Most recently, Gore has slammed these plans, as has Green Party MP Caroline Lucas and other green commentators.
This week, Javid has pushed the plans forward announcing that he will repeal legislation that gives ministers control over the bank, and a veto over any move to change its governing principles that require it fulfill a green remit.
Think tank E3G, which originally developed the idea of the UK Green Investment Bank, has today (October 16) warned that repealing this legislation “threatened to destroy the green credentials of the world’s first green public bank”. It also warned that privatizing the bank would destroy its ability to crowd-in private investment into the UK law carbon economy.Nick Mabey, chief executive of E3G, said: “Removing legal protection over the GIB’s green purposes is another blow to its green credentials. There would be no guarantee that it will remain green however they dress it up. It sets the GIB on to a path of being just another bog-standard asset manager, destroying its ability to leverage in private investment. It is an economic own-goal.”
Javid has strived to play down criticism, announcing the news, he said: “I wish to make clear that the Government also wants and expects a privately owned GIB to continue this clear focus on green sectors – mobilising more private capital and further accelerating the transition to a green economy.”

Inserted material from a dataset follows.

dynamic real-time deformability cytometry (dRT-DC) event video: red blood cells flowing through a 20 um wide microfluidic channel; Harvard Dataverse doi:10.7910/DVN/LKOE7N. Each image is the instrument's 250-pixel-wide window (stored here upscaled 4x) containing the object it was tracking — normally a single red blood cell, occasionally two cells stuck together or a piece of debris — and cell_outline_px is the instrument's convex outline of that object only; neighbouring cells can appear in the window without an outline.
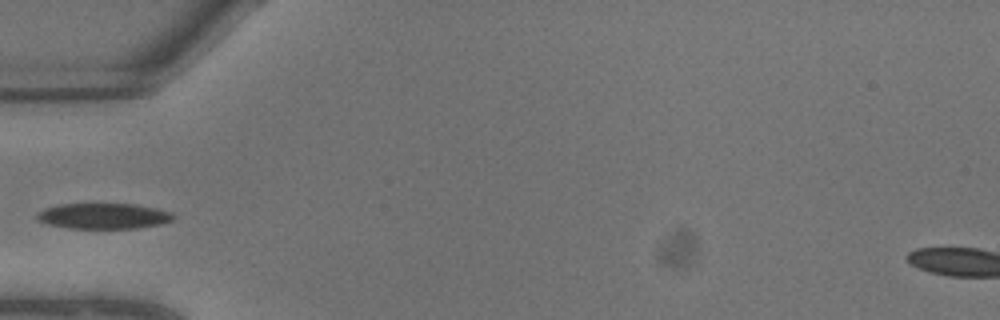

“It is clear from preliminary feedback that potential investors are interested in acquiring a stake in GIB precisely because of its unique green specialism and its green focused business plan.
“As part of any sale process, we would expect potential investors to confirm their commitment to GIB’s green values and to set out how they propose to ensure these are protected.”
RI reported last month that a coalition of 13 investors, including Legal and General Investment Management, CCLA and the Church Commissioners, had written to the UK’s Chancellor of the Exchequer to express concerns over future renewables investment being put under risk by unsupportive government policy.